07 December 2015 08:09:56 IST

Doha Bank CEO moots launch of GCC-India infrastructure bank

Says Gulf States may look at diversified investments with oil prices in decline

Building on the strong bilateral trade ties, India should now look to align with the Gulf Cooperation Council (GCC) on the investment front, R Seetharaman, Chief Executive Officer, Doha Bank, has said. Both sides should create a “GCC-India Infrastructure Bank” to bolster investment ties and tap the synergistic growth opportunities, he told BusinessLine here.

India is emerging as a stronger player than the rest of the world and everyone around the world is taking notice, he said. “There is a new momentum going between Gulf countries and India. Trade is going to improve further. Remittances are coming. But investments have not come in as much as they should.”

He expects investments into India from the Gulf States to pick up as the latter look at diversification in the wake of fall in oil prices. “They (Gulf States) all believe India is the right destination and logical fit now. There is a change in the market preference — that is India,” he said.

Repayment option Talking about the GCC-India Infrastructure Bank, Seetharaman pointed out that India is, on an average, paying out nearly $100 billion for its oil related purchases. “India could say that instead of my paying you (Gulf States), the same could be invested as FDI in India. There could be a five-year moratorium arrangement. From the sixth year, the normal process could be resumed and existing commitments met,” he said.

These resources could be channelled into the GCC-India Infrastructure Bank to fund infrastructure development in India. Seetharaman also said there is marked improvement of investment inflows into India with the opening up of the economy.

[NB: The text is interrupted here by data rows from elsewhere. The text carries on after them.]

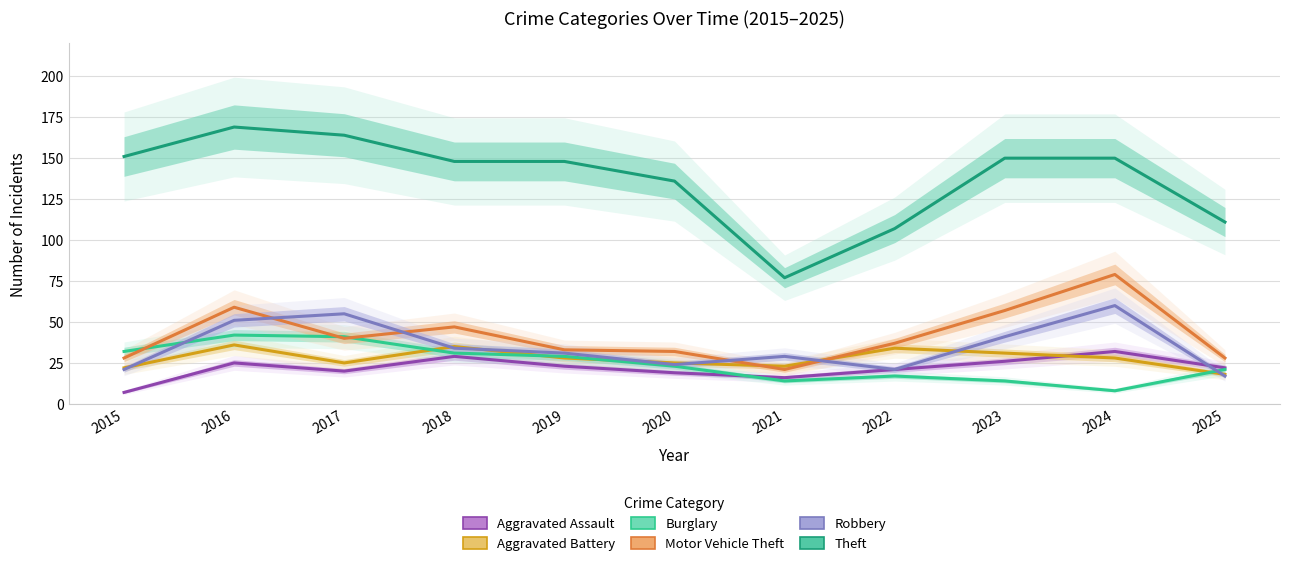

Where does the Burglary series first go above 23?

2015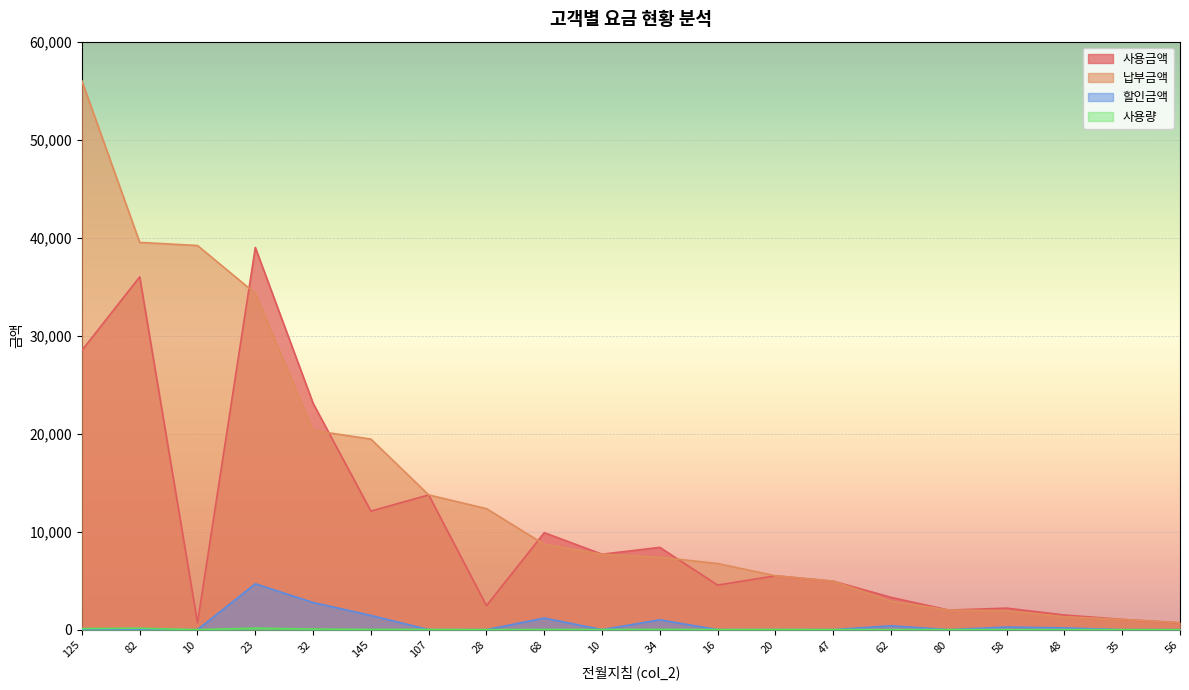

What is the label of the 18th point from the right?

10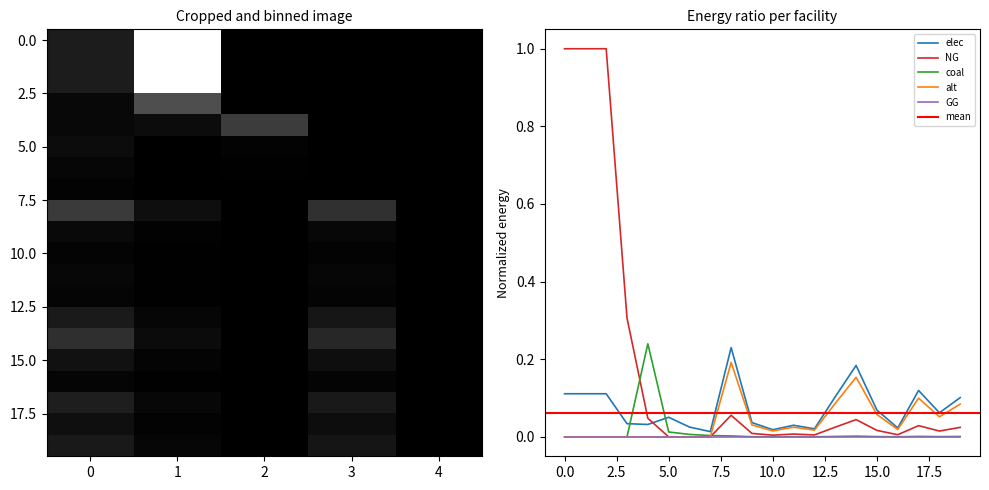

True or false: NG and elec cross at least once.

True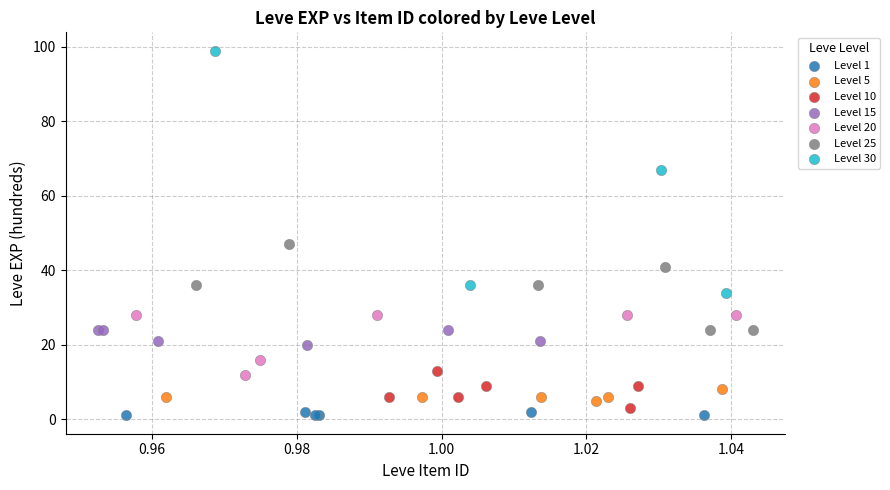

Which series reaches the minimum Y coordinate?

Level 1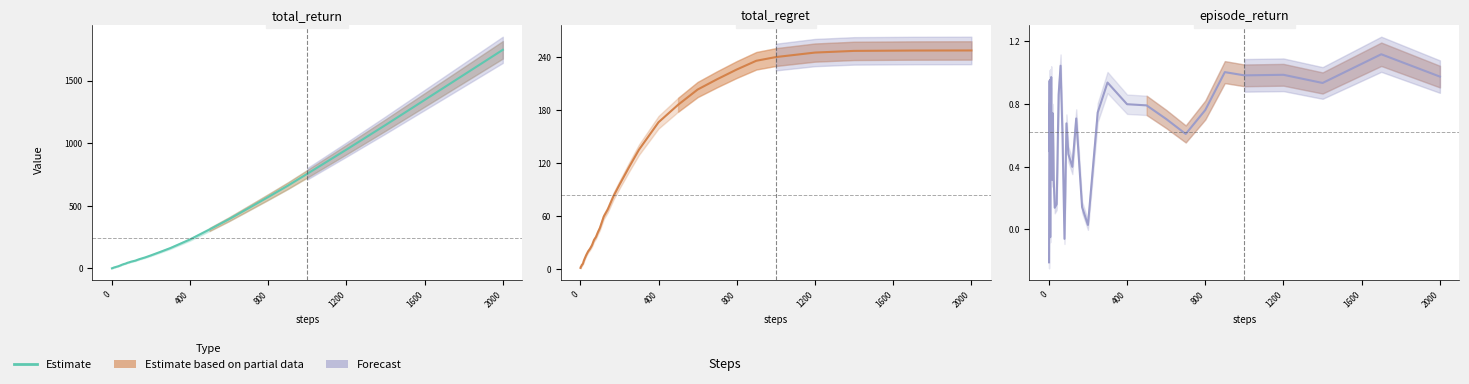

Does the chart have visible grid lines?

No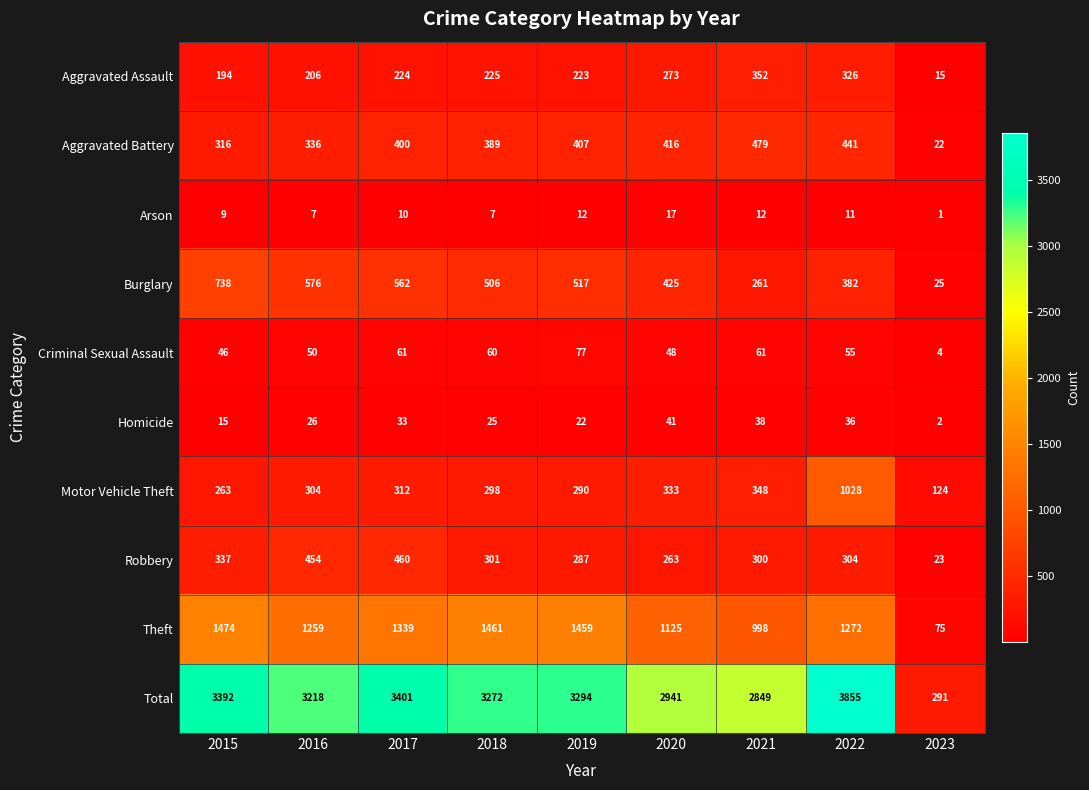

List the series in order of their peak value, lowest first.

Arson, Homicide, Criminal Sexual Assault, Aggravated Assault, Robbery, Aggravated Battery, Burglary, Motor Vehicle Theft, Theft, Total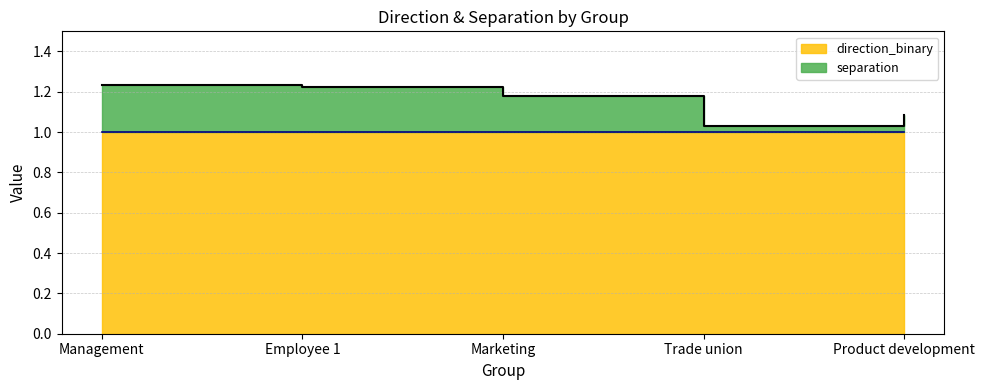

How many points are lower than both their immediate neighbors (excluding endpoints)?

1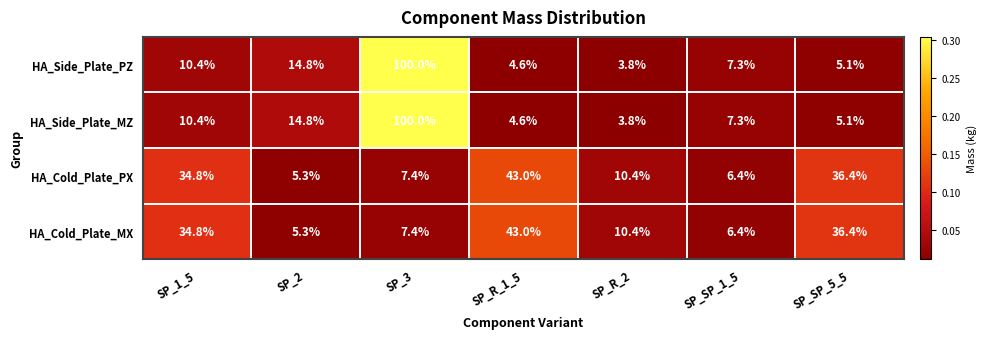

What is the average value of the HA_Cold_Plate_MX series?

20.5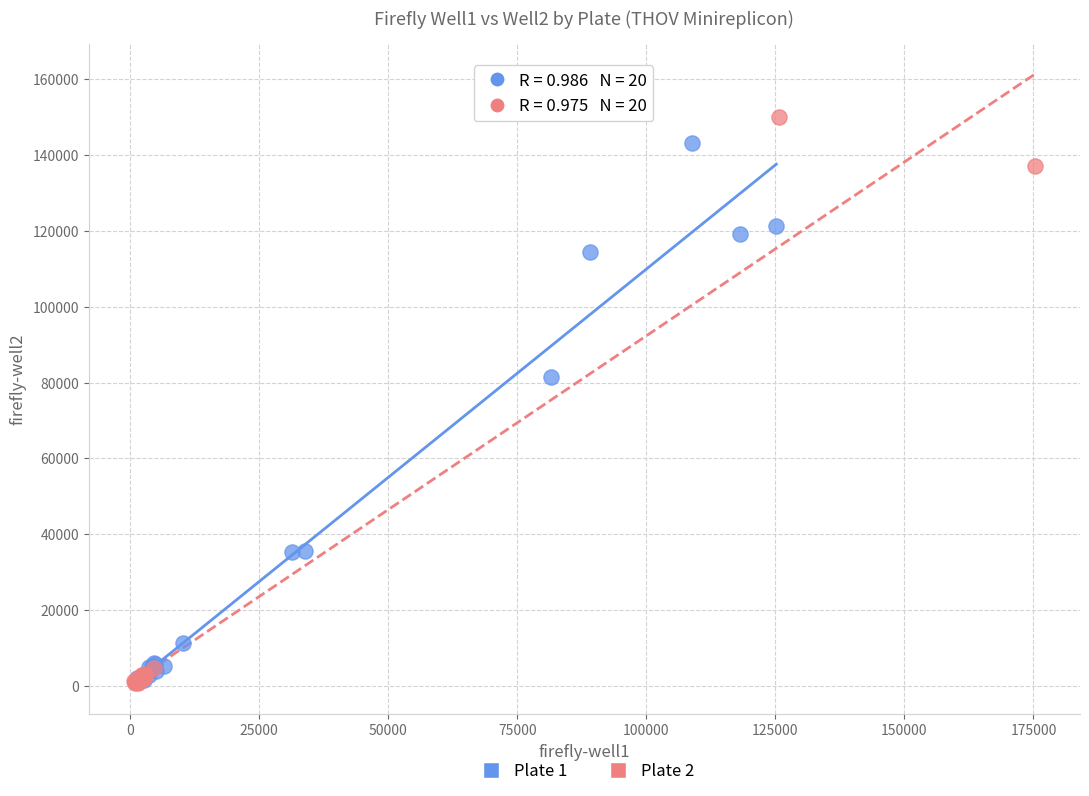

Which series has the widest spread of Y values?

Plate 2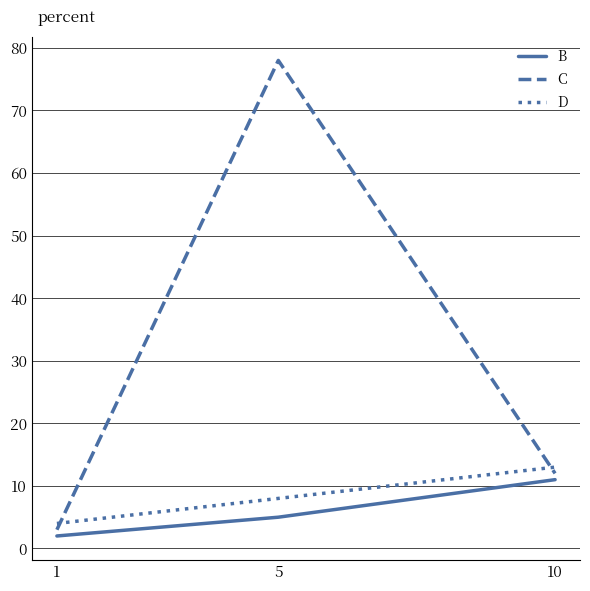

Rank the series by their maximum value, from highest to lowest.

C, D, B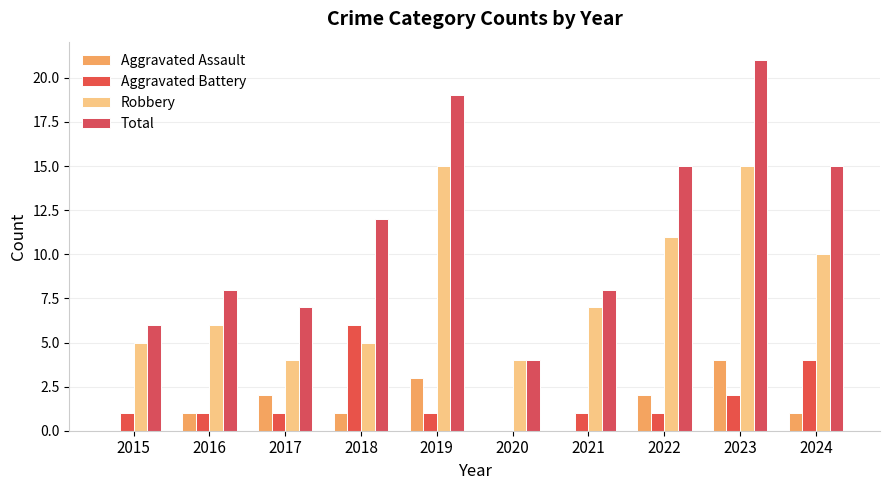

What is the average value of the Aggravated Assault series?

1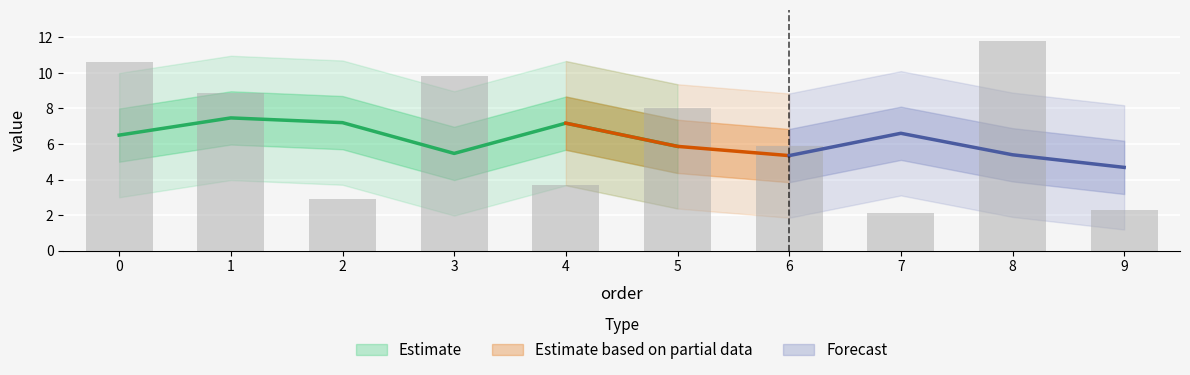

List the labels in order of value, smallest first.

7, 9, 2, 4, 6, 5, 1, 3, 0, 8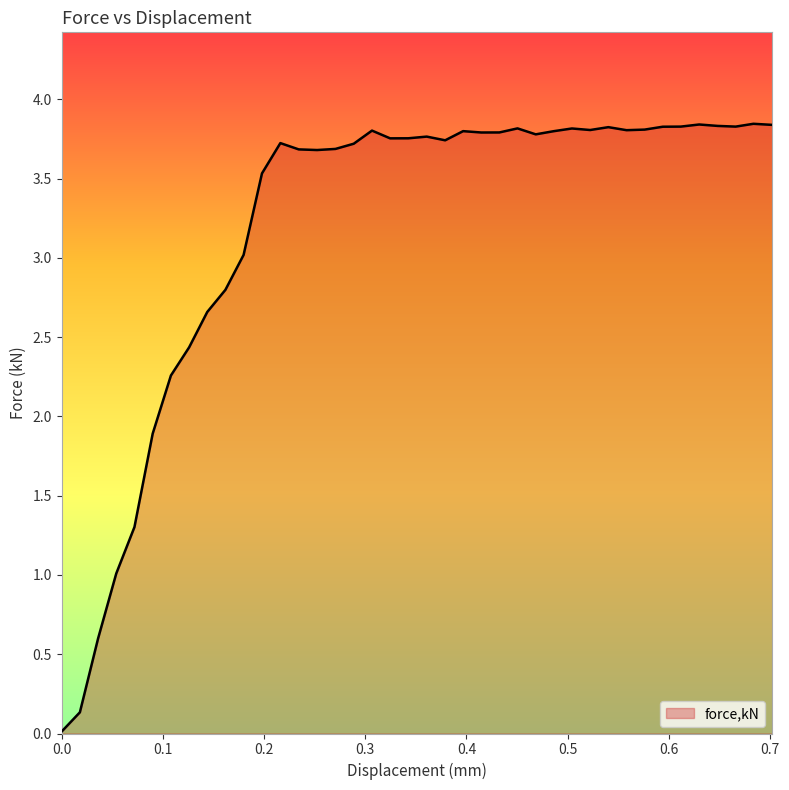

How many categories are shown in the chart?

40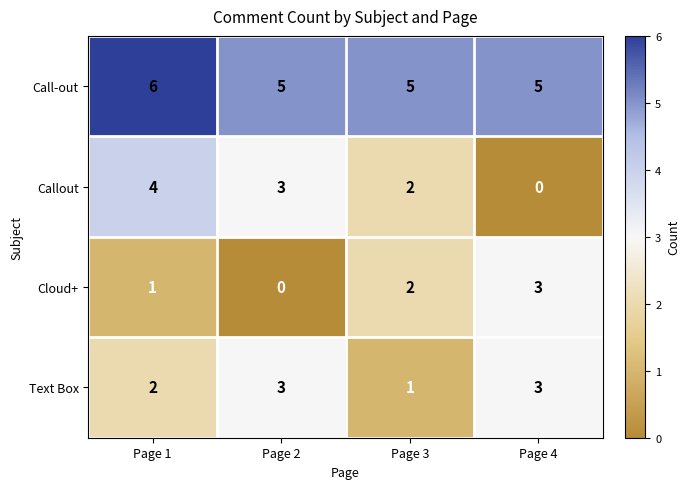

Reading left to right, what are all the values shown in this chart?

Call-out: 6	5	5	5
Callout: 4	3	2	0
Cloud+: 1	0	2	3
Text Box: 2	3	1	3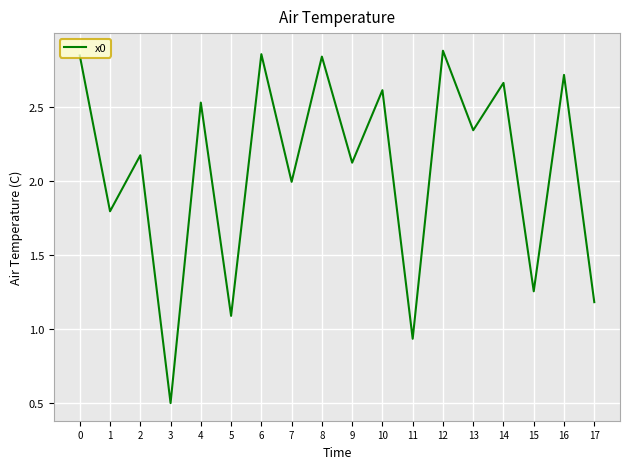

What is the smallest value displayed?

0.5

“More investments will flow from Gulf States into India if a single window is presented and there are enough projects with exit strategies for investors,” he said.

SME opportunities Seetharaman also sees ample opportunities for small and medium enterprises (SMEs) in India to establish a presence in the Gulf.

“I want more Indian companies to come (to the Gulf). SMEs have bigger opportunities. They should set up businesses in free zones,” he said. Last year, Gulf States spent nearly $175 billion for various projects.

On the bilateral investment protection agreement, Seetharaman noted there is already one between India and the GCC. However, individual members would have to separately approve, or enter into, such agreements. The UAE has done it and others are expected to do it, he added.

At present, annual bilateral trade between India and the GCC stands at over $130 billion.